*RECORDS FOR THE EXERCISE*:
• • • • •
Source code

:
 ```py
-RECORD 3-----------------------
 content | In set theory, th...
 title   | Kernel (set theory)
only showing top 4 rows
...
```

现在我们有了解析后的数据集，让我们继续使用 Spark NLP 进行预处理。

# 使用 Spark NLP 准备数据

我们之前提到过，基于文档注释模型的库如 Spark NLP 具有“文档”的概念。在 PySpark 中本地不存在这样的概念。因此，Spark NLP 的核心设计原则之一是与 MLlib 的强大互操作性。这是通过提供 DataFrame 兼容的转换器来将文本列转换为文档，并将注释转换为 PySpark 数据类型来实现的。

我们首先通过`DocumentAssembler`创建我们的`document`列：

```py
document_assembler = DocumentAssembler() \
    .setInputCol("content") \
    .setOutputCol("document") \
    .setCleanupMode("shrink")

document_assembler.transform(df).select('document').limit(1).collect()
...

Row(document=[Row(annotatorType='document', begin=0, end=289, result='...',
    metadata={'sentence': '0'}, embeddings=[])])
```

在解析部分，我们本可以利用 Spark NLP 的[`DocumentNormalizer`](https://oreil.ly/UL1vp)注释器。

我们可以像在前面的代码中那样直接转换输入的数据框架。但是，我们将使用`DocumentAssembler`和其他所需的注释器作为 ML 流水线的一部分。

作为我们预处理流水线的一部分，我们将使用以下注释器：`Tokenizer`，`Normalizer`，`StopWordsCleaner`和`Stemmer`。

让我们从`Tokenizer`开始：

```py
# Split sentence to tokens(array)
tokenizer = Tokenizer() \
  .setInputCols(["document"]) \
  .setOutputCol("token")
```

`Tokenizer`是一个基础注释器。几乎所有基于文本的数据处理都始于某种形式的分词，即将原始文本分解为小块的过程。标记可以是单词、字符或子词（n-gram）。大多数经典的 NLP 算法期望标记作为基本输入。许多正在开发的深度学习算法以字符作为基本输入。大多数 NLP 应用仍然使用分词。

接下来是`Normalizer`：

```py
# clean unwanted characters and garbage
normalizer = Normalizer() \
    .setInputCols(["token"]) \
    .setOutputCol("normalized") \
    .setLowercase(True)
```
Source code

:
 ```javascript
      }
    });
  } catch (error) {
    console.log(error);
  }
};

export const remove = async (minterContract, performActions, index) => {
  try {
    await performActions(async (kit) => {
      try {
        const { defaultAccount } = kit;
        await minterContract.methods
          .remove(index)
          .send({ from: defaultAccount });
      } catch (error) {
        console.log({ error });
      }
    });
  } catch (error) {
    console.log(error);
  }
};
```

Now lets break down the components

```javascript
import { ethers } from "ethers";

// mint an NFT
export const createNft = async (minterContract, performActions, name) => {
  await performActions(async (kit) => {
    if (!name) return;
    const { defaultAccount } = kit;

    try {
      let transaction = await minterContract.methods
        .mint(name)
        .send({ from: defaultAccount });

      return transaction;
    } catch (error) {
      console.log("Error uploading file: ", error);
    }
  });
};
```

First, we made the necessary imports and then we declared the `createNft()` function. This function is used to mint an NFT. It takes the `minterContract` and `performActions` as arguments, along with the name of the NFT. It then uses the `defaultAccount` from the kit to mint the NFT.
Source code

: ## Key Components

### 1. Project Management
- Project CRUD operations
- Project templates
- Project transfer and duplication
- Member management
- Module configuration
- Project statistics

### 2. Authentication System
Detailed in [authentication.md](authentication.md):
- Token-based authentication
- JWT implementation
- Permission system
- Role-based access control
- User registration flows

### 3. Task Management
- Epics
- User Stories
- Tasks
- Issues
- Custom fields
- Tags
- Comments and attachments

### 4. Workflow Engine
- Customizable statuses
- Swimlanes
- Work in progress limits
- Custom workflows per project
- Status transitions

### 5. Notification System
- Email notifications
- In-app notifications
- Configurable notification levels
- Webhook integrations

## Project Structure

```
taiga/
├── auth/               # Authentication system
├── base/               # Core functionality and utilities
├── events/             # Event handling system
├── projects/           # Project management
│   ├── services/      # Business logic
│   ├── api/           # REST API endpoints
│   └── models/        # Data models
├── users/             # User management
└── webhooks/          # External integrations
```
• • • • •
*PROBLEM TO WORK ON*: All of the data above should be set down word for word.

*WRITTEN ANSWER*:
Source code

:
 ```py
-RECORD 3-----------------------
 content | In set theory, th...
 title   | Kernel (set theory)
only showing top 4 rows
...
```

现在我们有了解析后的数据集，让我们继续使用 Spark NLP 进行预处理。

# 使用 Spark NLP 准备数据

我们之前提到过，基于文档注释模型的库如 Spark NLP 具有“文档”的概念。在 PySpark 中本地不存在这样的概念。因此，Spark NLP 的核心设计原则之一是与 MLlib 的强大互操作性。这是通过提供 DataFrame 兼容的转换器来将文本列转换为文档，并将注释转换为 PySpark 数据类型来实现的。

我们首先通过`DocumentAssembler`创建我们的`document`列：

```py
document_assembler = DocumentAssembler() \
    .setInputCol("content") \
    .setOutputCol("document") \
    .setCleanupMode("shrink")

document_assembler.transform(df).select('document').limit(1).collect()
...

Row(document=[Row(annotatorType='document', begin=0, end=289, result='...',
    metadata={'sentence': '0'}, embeddings=[])])
```

在解析部分，我们本可以利用 Spark NLP 的[`DocumentNormalizer`](https://oreil.ly/UL1vp)注释器。

我们可以像在前面的代码中那样直接转换输入的数据框架。但是，我们将使用`DocumentAssembler`和其他所需的注释器作为 ML 流水线的一部分。

作为我们预处理流水线的一部分，我们将使用以下注释器：`Tokenizer`，`Normalizer`，`StopWordsCleaner`和`Stemmer`。

让我们从`Tokenizer`开始：

```py
# Split sentence to tokens(array)
tokenizer = Tokenizer() \
  .setInputCols(["document"]) \
  .setOutputCol("token")
```

`Tokenizer`是一个基础注释器。几乎所有基于文本的数据处理都始于某种形式的分词，即将原始文本分解为小块的过程。标记可以是单词、字符或子词（n-gram）。大多数经典的 NLP 算法期望标记作为基本输入。许多正在开发的深度学习算法以字符作为基本输入。大多数 NLP 应用仍然使用分词。

接下来是`Normalizer`：

```py
# clean unwanted characters and garbage
normalizer = Normalizer() \
    .setInputCols(["token"]) \
    .setOutputCol("normalized") \
    .setLowercase(True)
```
Source code

:
 ```javascript
      }
    });
  } catch (error) {
    console.log(error);
  }
};

export const remove = async (minterContract, performActions, index) => {
  try {
    await performActions(async (kit) => {
      try {
        const { defaultAccount } = kit;
        await minterContract.methods
          .remove(index)
          .send({ from: defaultAccount });
      } catch (error) {
        console.log({ error });
      }
    });
  } catch (error) {
    console.log(error);
  }
};
```

Now lets break down the components

```javascript
import { ethers } from "ethers";

// mint an NFT
export const createNft = async (minterContract, performActions, name) => {
  await performActions(async (kit) => {
    if (!name) return;
    const { defaultAccount } = kit;

    try {
      let transaction = await minterContract.methods
        .mint(name)
        .send({ from: defaultAccount });

      return transaction;
    } catch (error) {
      console.log("Error uploading file: ", error);
    }
  });
};
```

First, we made the necessary imports and then we declared the `createNft()` function. This function is used to mint an NFT. It takes the `minterContract` and `performActions` as arguments, along with the name of the NFT. It then uses the `defaultAccount` from the kit to mint the NFT.
Source code

: ## Key Components

### 1. Project Management
- Project CRUD operations
- Project templates
- Project transfer and duplication
- Member management
- Module configuration
- Project statistics

### 2. Authentication System
Detailed in [authentication.md](authentication.md):
- Token-based authentication
- JWT implementation
- Permission system
- Role-based access control
- User registration flows

### 3. Task Management
- Epics
- User Stories
- Tasks
- Issues
- Custom fields
- Tags
- Comments and attachments

### 4. Workflow Engine
- Customizable statuses
- Swimlanes
- Work in progress limits
- Custom workflows per project
- Status transitions

### 5. Notification System
- Email notifications
- In-app notifications
- Configurable notification levels
- Webhook integrations

## Project Structure

```
taiga/
├── auth/               # Authentication system
├── base/               # Core functionality and utilities
├── events/             # Event handling system
├── projects/           # Project management
│   ├── services/      # Business logic
│   ├── api/           # REST API endpoints
│   └── models/        # Data models
├── users/             # User management
└── webhooks/          # External integrations
```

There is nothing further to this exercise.